実施事項:
A. VARに関する本文について、次の問いに答えてください。
(i) VARというシステムを開発した会社の名前は何ですか。
(ii) 何年も前からビデオ判定が導入されているのは、どの競技ですか。
(iii) サッカーでVARの使用を要求できるのは誰ですか。
B. エントリの最初の行から書き始め、「title Observation: Numbers」を含む行まで、その行も含めて一字一句変えずに再掲してください。
───── 抜粋本文
サッカー中継やテニス中継などで見られるビデオ判定は、ソニーが提供するVARというシステムによるものです。
このシステムを開発したのは、ホークアイという会社です。
ホークアイはソニーが買収した企業ですが、このホークアイの技術とソニーの技術力とを融合させることで、ビデオ判定が可能となるVARが開発されました。
今回は、VARはどういうシステムなのか、また、ソニーがスポーツビジネスに参入したのはなぜなのか、紹介します。
ソニーが提供!話題のVARって何!?
通信機材大手の「ソニー」は、様々なスポーツにVARを提供しています。VARとは、ビデオ判定による審判支援システムのこと。わかりやすく言えばビデオ判定のことです。
スポーツでは、正しい判定が難しいときがありますが、そんなときにVARを使用することで、より正しいフェアなジャッジが可能になるのです。
VARとはビデオ判定のこと!
VARは、ビデオアシストレフリーと呼ばれるものであり、一般的にはビデオ判定と言われています。
何年も前から導入されているのがプロ野球です。
プロ野球では、ベンチが要求すればビデオ判定を行うようになっていて、判定が微妙なシーンをVARで再現し、正しいジャッジを可能としています。
このビデオ判定システムであるVARは、徐々にその適応範囲を広げていて、オリンピックなどの国際大会でも多くの競技で導入されています。
VARは、ラインギリギリの判定が難しいバドミントンやバレーボールなどの競技でも導入されていますが、サッカーでは試合のスピード感が落ちるとして敬遠されてきました。
常に状況が動き続けるサッカーでは、試合を止めてしまうことに対する抵抗があるようです。
そのため、一部のヨーロッパリーグ(オランダなど)ではすでに導入されているものの、日本やサッカー大陸の南米では、今だに導入されていません。
サッカーで使える基準は?
サッカーでは、VAR使用を要求できるのは主審のみとされています。
他の審判はもちろん、監督や選手が要求することはできません。ちなみに、選手が要求した場合、イエローカードとなります。
その理由は、「テンポが悪くなってしまうから」です。
サッカーの場合、試合のテンポも大事にされているので、それを妨害するようなシステムは歓迎されにくいのです。
そのため、主審も試合の結果に左右される場面に限り、VARを使用できます。
試合の結果を左右する場合とは、具体的には次のような場合です。
・ゴールが決まったかどうか
・PKかどうか
・警告、退場に関する判定
・選手の見間違い防止
サッカーのような得点が入りにくい競技では、ゴールが決まったかどうかやPKを行うかどうかの判定は試合に大きく影響します。
また、ファウルの度合いにより警告、退場の判断をくださなければならない場合も、客観的に見直す必要があります。
──────────
───── 記録データ
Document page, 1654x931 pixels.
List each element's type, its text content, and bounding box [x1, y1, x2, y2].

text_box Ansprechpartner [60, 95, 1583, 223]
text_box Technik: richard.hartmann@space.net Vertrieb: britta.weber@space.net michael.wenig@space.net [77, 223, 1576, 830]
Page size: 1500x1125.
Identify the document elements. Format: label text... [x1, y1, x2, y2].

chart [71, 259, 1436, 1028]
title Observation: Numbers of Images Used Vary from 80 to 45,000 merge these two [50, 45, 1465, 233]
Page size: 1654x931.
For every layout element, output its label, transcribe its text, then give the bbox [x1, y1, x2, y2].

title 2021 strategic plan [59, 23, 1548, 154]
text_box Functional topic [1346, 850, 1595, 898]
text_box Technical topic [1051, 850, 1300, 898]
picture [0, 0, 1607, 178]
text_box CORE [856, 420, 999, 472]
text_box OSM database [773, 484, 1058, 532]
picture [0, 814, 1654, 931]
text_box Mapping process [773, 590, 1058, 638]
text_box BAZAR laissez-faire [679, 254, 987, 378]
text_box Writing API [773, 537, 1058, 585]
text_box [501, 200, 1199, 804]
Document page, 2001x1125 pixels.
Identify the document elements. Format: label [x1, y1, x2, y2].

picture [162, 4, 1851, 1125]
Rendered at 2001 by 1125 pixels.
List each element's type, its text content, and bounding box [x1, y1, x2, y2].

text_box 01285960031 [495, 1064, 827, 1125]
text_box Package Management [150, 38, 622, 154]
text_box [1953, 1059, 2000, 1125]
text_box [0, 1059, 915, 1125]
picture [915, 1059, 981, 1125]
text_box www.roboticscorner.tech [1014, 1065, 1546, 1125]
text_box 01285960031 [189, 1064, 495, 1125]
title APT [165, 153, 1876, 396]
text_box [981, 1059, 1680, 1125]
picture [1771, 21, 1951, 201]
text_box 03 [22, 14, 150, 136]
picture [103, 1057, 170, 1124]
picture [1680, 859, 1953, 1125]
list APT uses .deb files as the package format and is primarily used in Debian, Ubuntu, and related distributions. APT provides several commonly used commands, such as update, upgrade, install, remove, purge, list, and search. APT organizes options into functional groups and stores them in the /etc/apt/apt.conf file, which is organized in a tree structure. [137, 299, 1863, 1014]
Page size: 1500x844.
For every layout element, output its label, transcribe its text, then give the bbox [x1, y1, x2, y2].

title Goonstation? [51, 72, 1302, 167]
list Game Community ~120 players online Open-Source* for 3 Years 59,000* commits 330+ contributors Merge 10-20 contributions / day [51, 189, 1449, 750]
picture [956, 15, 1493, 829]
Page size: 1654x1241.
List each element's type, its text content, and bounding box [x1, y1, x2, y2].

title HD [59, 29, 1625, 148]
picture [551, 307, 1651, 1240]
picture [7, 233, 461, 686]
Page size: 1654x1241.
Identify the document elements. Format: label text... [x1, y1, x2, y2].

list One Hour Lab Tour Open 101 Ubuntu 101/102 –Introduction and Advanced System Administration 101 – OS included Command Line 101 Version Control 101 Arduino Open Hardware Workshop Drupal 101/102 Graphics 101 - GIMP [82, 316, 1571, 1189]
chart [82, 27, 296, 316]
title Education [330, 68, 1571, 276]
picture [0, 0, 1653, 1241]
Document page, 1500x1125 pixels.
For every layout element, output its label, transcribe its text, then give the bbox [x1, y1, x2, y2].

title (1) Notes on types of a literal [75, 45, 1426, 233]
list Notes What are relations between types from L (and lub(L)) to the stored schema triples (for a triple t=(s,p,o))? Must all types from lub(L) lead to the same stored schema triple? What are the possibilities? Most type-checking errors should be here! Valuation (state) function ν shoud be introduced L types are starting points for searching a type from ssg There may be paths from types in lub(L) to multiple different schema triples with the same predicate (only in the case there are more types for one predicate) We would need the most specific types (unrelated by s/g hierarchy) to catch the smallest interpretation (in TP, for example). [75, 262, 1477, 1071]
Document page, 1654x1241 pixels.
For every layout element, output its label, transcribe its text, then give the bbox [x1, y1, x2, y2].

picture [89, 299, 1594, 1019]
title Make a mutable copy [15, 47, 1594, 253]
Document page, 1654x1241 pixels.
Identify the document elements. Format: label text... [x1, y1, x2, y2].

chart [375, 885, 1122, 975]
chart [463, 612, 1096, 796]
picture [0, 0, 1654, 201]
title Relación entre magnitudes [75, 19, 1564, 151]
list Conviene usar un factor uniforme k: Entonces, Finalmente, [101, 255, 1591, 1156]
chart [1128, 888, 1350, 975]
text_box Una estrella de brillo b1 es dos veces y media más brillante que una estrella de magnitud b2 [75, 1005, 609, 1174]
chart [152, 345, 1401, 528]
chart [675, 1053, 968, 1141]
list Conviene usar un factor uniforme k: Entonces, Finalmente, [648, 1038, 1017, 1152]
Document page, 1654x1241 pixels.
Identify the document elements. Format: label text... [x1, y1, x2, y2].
──────────
解答:
A.
(i) ホークアイ
(ii) プロ野球
(iii) 主審のみ

B.
Document page, 1654x931 pixels.
List each element's type, its text content, and bounding box [x1, y1, x2, y2].

text_box Ansprechpartner [60, 95, 1583, 223]
text_box Technik: richard.hartmann@space.net Vertrieb: britta.weber@space.net michael.wenig@space.net [77, 223, 1576, 830]
Page size: 1500x1125.
Identify the document elements. Format: label text... [x1, y1, x2, y2].

chart [71, 259, 1436, 1028]
title Observation: Numbers of Images Used Vary from 80 to 45,000 merge these two [50, 45, 1465, 233]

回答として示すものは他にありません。